***** ИСХОДНЫЕ ДАННЫЕ *****

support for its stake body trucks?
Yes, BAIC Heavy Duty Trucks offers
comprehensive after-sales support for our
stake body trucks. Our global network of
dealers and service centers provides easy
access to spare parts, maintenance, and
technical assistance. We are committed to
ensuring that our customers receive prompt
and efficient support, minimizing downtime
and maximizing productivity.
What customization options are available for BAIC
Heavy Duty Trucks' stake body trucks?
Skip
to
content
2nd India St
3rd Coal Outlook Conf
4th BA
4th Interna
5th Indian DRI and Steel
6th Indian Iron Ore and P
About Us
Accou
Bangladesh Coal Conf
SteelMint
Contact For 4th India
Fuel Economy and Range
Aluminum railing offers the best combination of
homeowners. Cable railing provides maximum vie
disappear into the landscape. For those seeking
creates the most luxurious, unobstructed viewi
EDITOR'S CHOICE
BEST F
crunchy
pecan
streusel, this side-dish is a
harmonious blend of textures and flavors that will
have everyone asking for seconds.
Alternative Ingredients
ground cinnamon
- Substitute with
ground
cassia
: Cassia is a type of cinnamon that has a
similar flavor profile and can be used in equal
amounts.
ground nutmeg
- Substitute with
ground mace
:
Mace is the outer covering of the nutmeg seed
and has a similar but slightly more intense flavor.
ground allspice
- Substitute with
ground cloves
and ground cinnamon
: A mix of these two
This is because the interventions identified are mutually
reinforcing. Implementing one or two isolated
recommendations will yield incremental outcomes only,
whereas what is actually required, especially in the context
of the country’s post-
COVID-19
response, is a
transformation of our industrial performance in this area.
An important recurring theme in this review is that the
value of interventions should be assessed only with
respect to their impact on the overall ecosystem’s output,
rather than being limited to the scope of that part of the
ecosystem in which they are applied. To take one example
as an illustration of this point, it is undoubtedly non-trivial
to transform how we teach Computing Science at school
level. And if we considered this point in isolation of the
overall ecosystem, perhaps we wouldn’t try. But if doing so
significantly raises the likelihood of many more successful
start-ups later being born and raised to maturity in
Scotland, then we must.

*****

Оформите строки всех записей как таблицу Markdown с колонками «№» (номер строки) и «Строка» (её текст). Пустые строки не включайте.

| № | Строка |
|---|---|
| 1 | support for its stake body trucks? |
| 2 | Yes, BAIC Heavy Duty Trucks offers |
| 3 | comprehensive after-sales support for our |
| 4 | stake body trucks. Our global network of |
| 5 | dealers and service centers provides easy |
| 6 | access to spare parts, maintenance, and |
| 7 | technical assistance. We are committed to |
| 8 | ensuring that our customers receive prompt |
| 9 | and efficient support, minimizing downtime |
| 10 | and maximizing productivity. |
| 11 | What customization options are available for BAIC |
| 12 | Heavy Duty Trucks' stake body trucks? |
| 13 | Skip |
| 14 | to |
| 15 | content |
| 16 | 2nd India St |
| 17 | 3rd Coal Outlook Conf |
| 18 | 4th BA |
| 19 | 4th Interna |
| 20 | 5th Indian DRI and Steel |
| 21 | 6th Indian Iron Ore and P |
| 22 | About Us |
| 23 | Accou |
| 24 | Bangladesh Coal Conf |
| 25 | SteelMint |
| 26 | Contact For 4th India |
| 27 | Fuel Economy and Range |
| 28 | Aluminum railing offers the best combination of |
| 29 | homeowners. Cable railing provides maximum vie |
| 30 | disappear into the landscape. For those seeking |
| 31 | creates the most luxurious, unobstructed viewi |
| 32 | EDITOR'S CHOICE |
| 33 | BEST F |
| 34 | crunchy |
| 35 | pecan |
| 36 | streusel, this side-dish is a |
| 37 | harmonious blend of textures and flavors that will |
| 38 | have everyone asking for seconds. |
| 39 | Alternative Ingredients |
| 40 | ground cinnamon |
| 41 | - Substitute with |
| 42 | ground |
| 43 | cassia |
| 44 | : Cassia is a type of cinnamon that has a |
| 45 | similar flavor profile and can be used in equal |
| 46 | amounts. |
| 47 | ground nutmeg |
| 48 | - Substitute with |
| 49 | ground mace |
| 50 | : |
| 51 | Mace is the outer covering of the nutmeg seed |
| 52 | and has a similar but slightly more intense flavor. |
| 53 | ground allspice |
| 54 | - Substitute with |
| 55 | ground cloves |
| 56 | and ground cinnamon |
| 57 | : A mix of these two |
| 58 | This is because the interventions identified are mutually |
| 59 | reinforcing. Implementing one or two isolated |
| 60 | recommendations will yield incremental outcomes only, |
| 61 | whereas what is actually required, especially in the context |
| 62 | of the country’s post- |
| 63 | COVID-19 |
| 64 | response, is a |
| 65 | transformation of our industrial performance in this area. |
| 66 | An important recurring theme in this review is that the |
| 67 | value of interventions should be assessed only with |
| 68 | respect to their impact on the overall ecosystem’s output, |
| 69 | rather than being limited to the scope of that part of the |
| 70 | ecosystem in which they are applied. To take one example |
| 71 | as an illustration of this point, it is undoubtedly non-trivial |
| 72 | to transform how we teach Computing Science at school |
| 73 | level. And if we considered this point in isolation of the |
| 74 | overall ecosystem, perhaps we wouldn’t try. But if doing so |
| 75 | significantly raises the likelihood of many more successful |
| 76 | start-ups later being born and raised to maturity in |
| 77 | Scotland, then we must. |